Friday, May 8, 2009

Is China a rich or poor country?



Is China a rich or poor country? - By Chris Hogg - BBC News, Shanghai


The year 2009 could turn out to be a good one for China.
Recent economic data prompted some analysts to suggest it might already have reached the bottom of the current economic cycle. Many are expecting a recovery in the second half of the year.

If China's economy starts to recover earlier than those in other countries, it could challenge the assumptions we make about the world economic order.

Chinese companies, which are more cash rich than big corporations in some other countries, and with financial support from the government, have been scouring the globe for resources for some time now.
“China's not a normal country - it's a huge empire, it's like the first world, the second world and the third world co-exist together” ( Andy Tsieh, "independent" economist)

The global economic turmoil has offered them new opportunities to pick up under-valued assets elsewhere.

And yet this is a country that still receives hundreds of millions of dollars in aid from Western countries.

How should it be treated by the rest of the world then, as a "rich" country or a "poor" country, as one that needs to be helped or one whose economic strength we should fear?

Huge contrasts

From the top of Shanghai's tallest building, the World Financial Centre, tourists - most of them Chinese - gaze down on the city below them.

Rapid development in the past few years has created a skyline to rival that of Hong Kong's, New York's or Tokyo's.

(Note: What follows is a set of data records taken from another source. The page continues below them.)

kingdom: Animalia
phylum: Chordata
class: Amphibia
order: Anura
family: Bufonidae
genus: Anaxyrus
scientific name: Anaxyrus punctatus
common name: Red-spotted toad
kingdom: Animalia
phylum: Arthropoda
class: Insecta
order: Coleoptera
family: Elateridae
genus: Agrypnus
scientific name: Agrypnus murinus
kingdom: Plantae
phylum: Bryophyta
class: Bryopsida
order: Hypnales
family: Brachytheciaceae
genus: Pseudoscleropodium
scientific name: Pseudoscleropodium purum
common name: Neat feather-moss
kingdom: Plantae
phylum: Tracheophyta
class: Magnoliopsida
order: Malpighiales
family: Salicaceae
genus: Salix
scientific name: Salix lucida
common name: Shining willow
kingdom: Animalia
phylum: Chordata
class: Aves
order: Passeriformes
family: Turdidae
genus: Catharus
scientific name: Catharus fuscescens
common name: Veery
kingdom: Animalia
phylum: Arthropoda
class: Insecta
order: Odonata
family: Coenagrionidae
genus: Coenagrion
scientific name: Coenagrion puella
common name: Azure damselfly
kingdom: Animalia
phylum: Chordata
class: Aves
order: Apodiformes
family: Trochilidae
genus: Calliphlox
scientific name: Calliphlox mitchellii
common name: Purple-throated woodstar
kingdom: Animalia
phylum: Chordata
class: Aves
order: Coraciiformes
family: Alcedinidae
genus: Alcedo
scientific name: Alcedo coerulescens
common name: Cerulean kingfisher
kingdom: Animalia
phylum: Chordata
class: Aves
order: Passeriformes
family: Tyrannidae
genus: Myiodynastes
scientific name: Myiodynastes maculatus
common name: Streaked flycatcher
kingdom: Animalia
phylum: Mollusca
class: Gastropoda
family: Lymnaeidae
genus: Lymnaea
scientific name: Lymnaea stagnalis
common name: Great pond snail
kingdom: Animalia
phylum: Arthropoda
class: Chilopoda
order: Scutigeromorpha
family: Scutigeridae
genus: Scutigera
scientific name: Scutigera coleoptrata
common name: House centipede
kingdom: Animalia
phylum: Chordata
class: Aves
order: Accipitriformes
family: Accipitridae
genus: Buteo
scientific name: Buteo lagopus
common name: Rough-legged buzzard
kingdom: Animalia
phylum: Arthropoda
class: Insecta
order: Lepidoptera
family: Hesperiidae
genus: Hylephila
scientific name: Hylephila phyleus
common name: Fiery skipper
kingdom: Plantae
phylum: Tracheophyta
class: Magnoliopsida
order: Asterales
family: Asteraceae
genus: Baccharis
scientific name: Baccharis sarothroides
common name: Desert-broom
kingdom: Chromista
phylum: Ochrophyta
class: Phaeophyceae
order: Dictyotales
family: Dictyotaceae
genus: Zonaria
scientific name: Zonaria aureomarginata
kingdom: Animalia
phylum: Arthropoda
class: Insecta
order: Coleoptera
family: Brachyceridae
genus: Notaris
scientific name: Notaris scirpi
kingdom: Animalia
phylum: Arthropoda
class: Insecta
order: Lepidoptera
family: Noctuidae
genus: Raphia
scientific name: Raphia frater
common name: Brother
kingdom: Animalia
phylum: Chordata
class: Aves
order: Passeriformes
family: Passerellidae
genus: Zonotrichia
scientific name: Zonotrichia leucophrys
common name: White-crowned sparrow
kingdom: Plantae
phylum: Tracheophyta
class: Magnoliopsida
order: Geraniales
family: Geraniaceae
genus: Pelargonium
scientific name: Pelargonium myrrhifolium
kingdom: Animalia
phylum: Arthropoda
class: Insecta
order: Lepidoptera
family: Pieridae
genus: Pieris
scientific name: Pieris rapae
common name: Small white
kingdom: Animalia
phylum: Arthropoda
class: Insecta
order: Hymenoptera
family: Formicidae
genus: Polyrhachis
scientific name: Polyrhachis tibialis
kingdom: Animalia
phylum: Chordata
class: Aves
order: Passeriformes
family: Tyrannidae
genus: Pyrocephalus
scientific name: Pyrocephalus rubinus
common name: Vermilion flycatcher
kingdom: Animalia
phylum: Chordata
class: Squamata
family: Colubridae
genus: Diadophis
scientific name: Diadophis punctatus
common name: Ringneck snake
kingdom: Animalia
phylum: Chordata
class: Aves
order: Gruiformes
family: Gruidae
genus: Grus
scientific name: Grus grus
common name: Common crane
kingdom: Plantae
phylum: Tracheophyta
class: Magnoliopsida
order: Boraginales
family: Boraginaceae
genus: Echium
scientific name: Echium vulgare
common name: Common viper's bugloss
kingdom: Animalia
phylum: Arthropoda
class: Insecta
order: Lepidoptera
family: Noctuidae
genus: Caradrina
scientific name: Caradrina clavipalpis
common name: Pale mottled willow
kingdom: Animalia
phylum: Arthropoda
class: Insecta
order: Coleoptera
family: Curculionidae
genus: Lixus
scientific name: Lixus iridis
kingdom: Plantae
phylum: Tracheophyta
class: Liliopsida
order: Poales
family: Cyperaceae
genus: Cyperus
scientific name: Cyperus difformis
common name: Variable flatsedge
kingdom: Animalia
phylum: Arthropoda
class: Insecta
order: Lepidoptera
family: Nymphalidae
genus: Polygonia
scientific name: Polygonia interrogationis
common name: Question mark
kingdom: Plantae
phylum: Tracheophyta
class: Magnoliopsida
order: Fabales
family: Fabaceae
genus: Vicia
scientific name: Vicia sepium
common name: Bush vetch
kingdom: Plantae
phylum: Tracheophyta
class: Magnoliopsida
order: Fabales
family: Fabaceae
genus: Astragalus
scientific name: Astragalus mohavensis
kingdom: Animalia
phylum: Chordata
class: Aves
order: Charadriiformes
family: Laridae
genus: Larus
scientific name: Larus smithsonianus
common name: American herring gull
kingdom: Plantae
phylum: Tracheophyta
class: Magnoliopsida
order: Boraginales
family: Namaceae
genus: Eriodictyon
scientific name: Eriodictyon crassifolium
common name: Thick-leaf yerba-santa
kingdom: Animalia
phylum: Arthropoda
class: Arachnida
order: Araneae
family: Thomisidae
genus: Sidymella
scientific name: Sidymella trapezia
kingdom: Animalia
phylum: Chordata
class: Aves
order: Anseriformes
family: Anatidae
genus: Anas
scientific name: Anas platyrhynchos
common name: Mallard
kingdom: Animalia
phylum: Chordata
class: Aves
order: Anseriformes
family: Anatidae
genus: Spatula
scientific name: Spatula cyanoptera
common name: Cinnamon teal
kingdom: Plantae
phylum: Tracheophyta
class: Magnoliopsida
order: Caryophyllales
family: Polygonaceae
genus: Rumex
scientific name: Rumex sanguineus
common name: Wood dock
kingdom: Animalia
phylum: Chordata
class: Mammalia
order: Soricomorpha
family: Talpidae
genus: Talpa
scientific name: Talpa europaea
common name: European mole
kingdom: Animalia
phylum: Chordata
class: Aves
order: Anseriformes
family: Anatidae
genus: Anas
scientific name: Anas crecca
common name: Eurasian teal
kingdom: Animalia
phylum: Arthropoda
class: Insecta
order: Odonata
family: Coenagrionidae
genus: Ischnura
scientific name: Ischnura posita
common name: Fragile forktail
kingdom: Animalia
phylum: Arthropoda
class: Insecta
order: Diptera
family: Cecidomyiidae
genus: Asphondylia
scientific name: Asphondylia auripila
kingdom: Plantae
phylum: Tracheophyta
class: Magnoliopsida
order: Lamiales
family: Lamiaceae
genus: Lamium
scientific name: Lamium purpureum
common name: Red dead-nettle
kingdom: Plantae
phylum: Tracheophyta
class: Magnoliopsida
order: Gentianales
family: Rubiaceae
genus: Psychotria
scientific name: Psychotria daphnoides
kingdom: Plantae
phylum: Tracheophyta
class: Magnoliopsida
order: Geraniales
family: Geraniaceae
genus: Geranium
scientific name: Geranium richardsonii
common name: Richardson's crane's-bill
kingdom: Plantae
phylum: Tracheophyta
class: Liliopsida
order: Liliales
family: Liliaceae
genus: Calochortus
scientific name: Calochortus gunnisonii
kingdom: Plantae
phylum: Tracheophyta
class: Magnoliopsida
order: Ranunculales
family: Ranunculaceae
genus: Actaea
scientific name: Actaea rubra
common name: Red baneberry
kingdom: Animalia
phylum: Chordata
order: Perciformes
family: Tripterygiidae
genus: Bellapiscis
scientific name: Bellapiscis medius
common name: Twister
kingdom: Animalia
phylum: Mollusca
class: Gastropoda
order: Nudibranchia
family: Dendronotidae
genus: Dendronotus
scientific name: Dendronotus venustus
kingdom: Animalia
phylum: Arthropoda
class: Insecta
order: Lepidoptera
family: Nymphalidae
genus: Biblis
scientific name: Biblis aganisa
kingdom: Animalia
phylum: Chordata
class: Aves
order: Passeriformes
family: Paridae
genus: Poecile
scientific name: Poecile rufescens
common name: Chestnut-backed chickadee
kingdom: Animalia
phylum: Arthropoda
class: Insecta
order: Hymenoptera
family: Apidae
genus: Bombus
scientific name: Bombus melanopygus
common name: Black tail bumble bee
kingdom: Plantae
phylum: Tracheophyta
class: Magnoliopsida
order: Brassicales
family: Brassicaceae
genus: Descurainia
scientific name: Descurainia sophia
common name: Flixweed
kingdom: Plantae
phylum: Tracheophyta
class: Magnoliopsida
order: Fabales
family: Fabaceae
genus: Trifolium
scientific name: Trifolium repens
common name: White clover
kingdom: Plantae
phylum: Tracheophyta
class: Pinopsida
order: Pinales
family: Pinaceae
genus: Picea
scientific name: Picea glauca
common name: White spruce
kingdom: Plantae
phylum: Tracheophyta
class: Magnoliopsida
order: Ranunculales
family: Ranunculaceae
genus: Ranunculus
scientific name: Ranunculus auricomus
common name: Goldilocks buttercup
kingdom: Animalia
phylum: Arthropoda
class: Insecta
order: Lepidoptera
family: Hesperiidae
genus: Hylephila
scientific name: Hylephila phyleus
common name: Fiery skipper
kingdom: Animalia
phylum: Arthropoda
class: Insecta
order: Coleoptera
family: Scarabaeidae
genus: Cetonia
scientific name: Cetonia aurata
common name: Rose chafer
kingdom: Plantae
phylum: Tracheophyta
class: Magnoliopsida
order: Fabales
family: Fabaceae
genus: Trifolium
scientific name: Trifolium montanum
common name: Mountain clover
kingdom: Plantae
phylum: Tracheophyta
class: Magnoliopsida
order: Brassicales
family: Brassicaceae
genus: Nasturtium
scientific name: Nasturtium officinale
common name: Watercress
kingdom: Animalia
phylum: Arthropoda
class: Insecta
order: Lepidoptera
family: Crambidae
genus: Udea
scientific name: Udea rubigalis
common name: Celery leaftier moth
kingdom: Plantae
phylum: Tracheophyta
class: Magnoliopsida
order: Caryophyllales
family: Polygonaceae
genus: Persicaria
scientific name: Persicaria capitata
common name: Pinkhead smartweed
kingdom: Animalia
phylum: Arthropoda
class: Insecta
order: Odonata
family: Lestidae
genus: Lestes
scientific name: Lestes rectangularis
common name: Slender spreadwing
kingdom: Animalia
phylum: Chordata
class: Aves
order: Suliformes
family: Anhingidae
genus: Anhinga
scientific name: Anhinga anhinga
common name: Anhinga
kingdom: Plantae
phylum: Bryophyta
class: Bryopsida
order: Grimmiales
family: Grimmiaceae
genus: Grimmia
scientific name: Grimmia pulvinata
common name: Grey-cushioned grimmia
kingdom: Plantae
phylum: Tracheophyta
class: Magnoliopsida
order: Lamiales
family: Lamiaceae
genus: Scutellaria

Viewed from this height, Shanghai seems to be a rich, sophisticated, modern metropolis - and to a certain extent it is.

But at the foot of the tower it's a different story. You notice the pollution and the noise, the dirt and the traffic congestion.


Li Wei, an economist from Standard Chartered Bank in Shanghai – “ If you live in the west or the centre of China, then you don't really see why the global community is demanding so much from us”


Close up, Chinese cities are not always so pleasant. This country is in a hurry to remake itself, and laws to control construction and development are sometimes not well enforced here.

Watching this rapid change, it's hard to judge how far this country has come.

Andy Tsieh, who describes himself as an "independent" economist, argues that China is no longer a poor country.

"In terms of trade, China is the largest trading nation in the world today," he points out.

"In terms of gross domestic product (GDP), China is likely to surpass Japan as the number two world economy either this year or next year."

But he accepts that China's size complicates matters, making it harder to judge how to deal fairly with the Chinese.

"China's not a normal country - it's a huge empire. It's like the first world, the second world and the third world co-exist together inside China.

"China is many things at the same time."

Endemic poverty

In big cities like Shanghai, first world China and third world China don't just co-exist, they collide.

At the foot of the World Financial Centre a woman kneels on the pavement begging, a hat in front of her, her forehead on the floor. She's ignored by most of the passers-by in their business suits.

Officials in China agonise over how to deal with poorer "out-of-towners" who come to cities like this looking for work, or just a better life. They cannot afford to help everyone.

Li Wei, an economist from Standard Chartered Bank in Shanghai, says that even though the country is getting richer, there are hundreds of millions who really struggle to get by.

The burden of caring for them is sometimes ignored by economists or politicians from overseas, when they ask China to pay more to support bodies such as the International Monetary Fund.

Chinese shanty town
Despite China's growth millions of its citizens still live in poverty

"If you live in the west or the centre of China, then you don't really see why the global community is demanding so much from us," he says.

"To them this may not even be a question. Their mind is on how to make a living every day, not how to help the world."

There are other reasons, too, why China might not be able to contribute more on the world stage, according to Prof Shen Dingli from Shanghai's Fudan University.

He argues that, even as the country has gained more wealth, it has lost a lot in other ways.

"We have amassed a huge amount of money, but we've caused a huge amount of ecological damage," he says.

"We have not had balanced, sustainable development, so I would conclude that China is still a poor country environmentally, ecologically and philosophically."

Challenge and opportunity

The World Bank groups China among lower to middle income countries like Bolivia, India and Syria.

At the moment though, China's economy is in much better shape than those of many Western countries which fear China's biggest corporations are now in a stronger position than ever before to take control of valuable assets, like mines, or other strategic assets, because the companies that own them are desperate for cash.

Chinese President Hu Jintao said recently that "challenge and opportunity always come together".

As we in the West fall more into debt, and our economies become weaker than they were before, questions about whether China is a behemoth that should be tamed, or a developing country that still needs our help, become less abstract and more pressing.

Judging what's fair, though, is almost impossible, depending as it does on what side of the negotiating table you're sitting on.